On the course and on the road, the Fabia bites into the Polo, show the rest of the diffuser. However, its occupants, which are surrounded by sports seats, suffered from the fleet Fabia with a permanent diesel roar, wind noise and a jerky suspension. Short bumps penetrate as well as long waves, and it can get restless on board when loaded. The interior is all the more calming. It spreads the gray veil that is wanted by brand policy, that mixture of (apart from the occasional crackling) of clean workmanship and exemplary operation with a dreary surface appearance. Skoda connoisseurs don't care. You enjoy the generous amount of space, the feeling of space favored by the high roof and good practical benefits through wide-opening doors, useful storage areas and the large tailgate cut-out including maxi loading volume.
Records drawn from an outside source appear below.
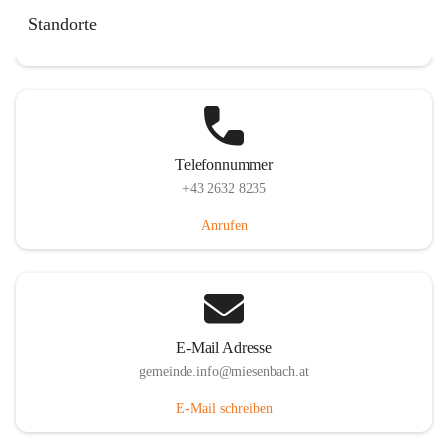
Miesenbach 240, 2761 Miesenbach, AUT
Standorte
Auf Karte ansehen
Telefonnummer
+43 2632 8235
Anrufen
E-Mail Adresse
gemeinde.info@miesenbach.at
E-Mail schreiben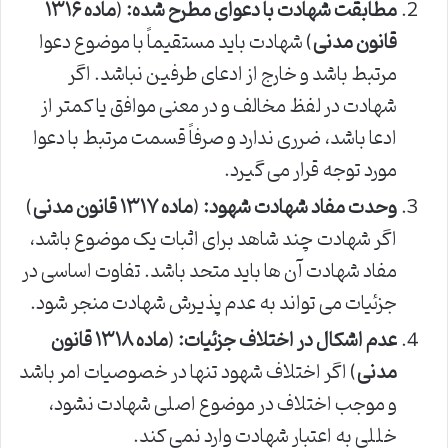
مطابقت شهادت با دعوای مطرح شده:
(
ماده ۱۳۱۶
قانون مدنی
) شهادت باید مستقیماً با موضوع دعوا
مرتبط باشد و خارج از ادعای طرفین نباشد. اگر
شهادت در لفظ مخالف و در معنی موافق یا کمتر از
ادعا باشد، ضرری ندارد و صرفاً قسمت مرتبط با دعوا
مورد توجه قرار می گیرد.
وحدت مفاد شهادت شهود:
(
ماده ۱۳۱۷ قانون مدنی
)
اگر شهادت چند شاهد برای اثبات یک موضوع باشد،
مفاد شهادت آن ها باید متحد باشد. تفاوت اساسی در
جزئیات می تواند به عدم پذیرش شهادت منجر شود.
عدم اشکال در اختلاف جزئیات:
(
ماده ۱۳۱۸ قانون
مدنی
) اگر اختلاف شهود تنها در خصوصیات امر باشد
و موجب اختلاف در موضوع اصلی شهادت نشود،
خللی به اعتبار شهادت وارد نمی کند.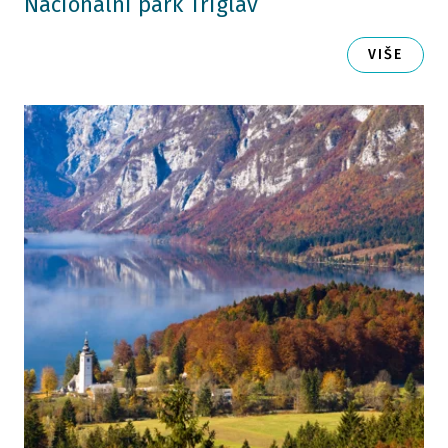
Nacionalni park Triglav
VIŠE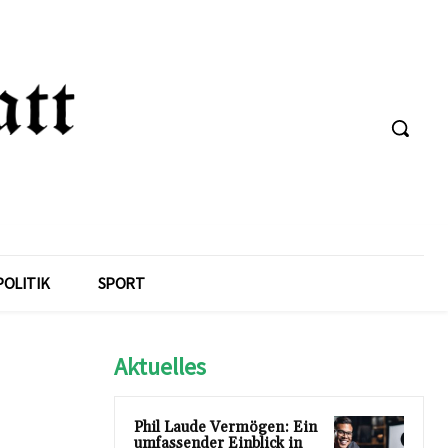
POLITIK
SPORT
Aktuelles
Phil Laude Vermögen: Ein
umfassender Einblick in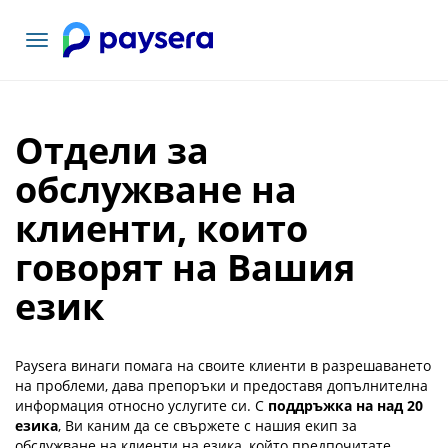
Включване
на
навигация
Отдели за
обслужване на
клиенти, които
говорят на Вашия
език
Paysera винаги помага на своите клиенти в разрешаването
на проблеми, дава препоръки и предоставя допълнителна
информация относно услугите си. С
поддръжка на над 20
езика
, Ви каним да се свържете с нашия екип за
обслужване на клиенти на езика, който предпочитате.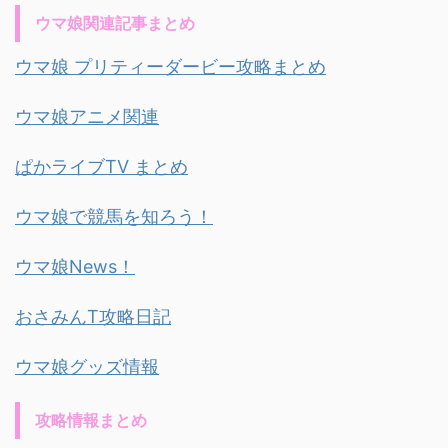
ウマ娘関連記事まとめ
ウマ娘 プリティーダービー攻略まとめ
ウマ娘アニメ関連
ぱかライブTV まとめ
ウマ娘で競馬を知ろう！
ウマ娘News！
おさみんT攻略日記
ウマ娘グッズ情報
攻略情報まとめ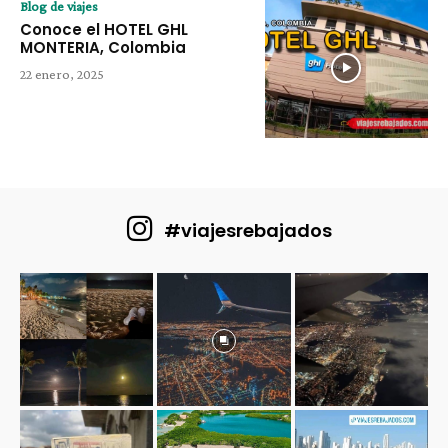
Blog de viajes
Conoce el HOTEL GHL
MONTERIA, Colombia
22 enero, 2025
#viajesrebajados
The Renault Clio 85 dCi offers the largest standard equipment in the test

The Renault Clio is trying to be a compact class replacement even after its facelift. Now with a smoother face (according to Renault a customer request) and a different equipment structure. As a Luxe dCi for 19,000 euros, it is presented with 1.5-liter diesel and more standard equipment than its rivals - from automatic air conditioning to stereo with USB connection, cornering lights and cruise control to a navigation device. The latter comes from TomTom and is permanently installed, but can only be controlled by remote control, which is far more distracting when driving than making a phone call at the wheel.

Little sportiness in the Renault Clio, but a balanced suspension

The courteous nature of the Renault , the one with high-quality, easy-to-grip materialsflatters. In addition, there is the balanced suspension as a compromise between necessary feedback and long-distance absorption. However, with its somewhat anemic, relatively thirsty 86-hp diesel, it is not good as a best-time supplier, especially since high-mounted, low-lateral seats, which despite improvement, still have synthetic steering and the neutral, but somewhat sluggish handling, additionally dampen the spirit of sport. Hot-heads can still rely on the cleanly coordinated ESP and almost snappy appealing, stable brakes.

Conclusion: VW Polo TDI is ahead, Opel Corsa 1.3 CDTi brings up the rear

Ultimately, the Clio can outpace the Corsa, while Fabia is and Fiesta deliver an almost dead race before him. But without endangering the all-round successful Polo, which leaves its opponents behind without any revolutionary behavior.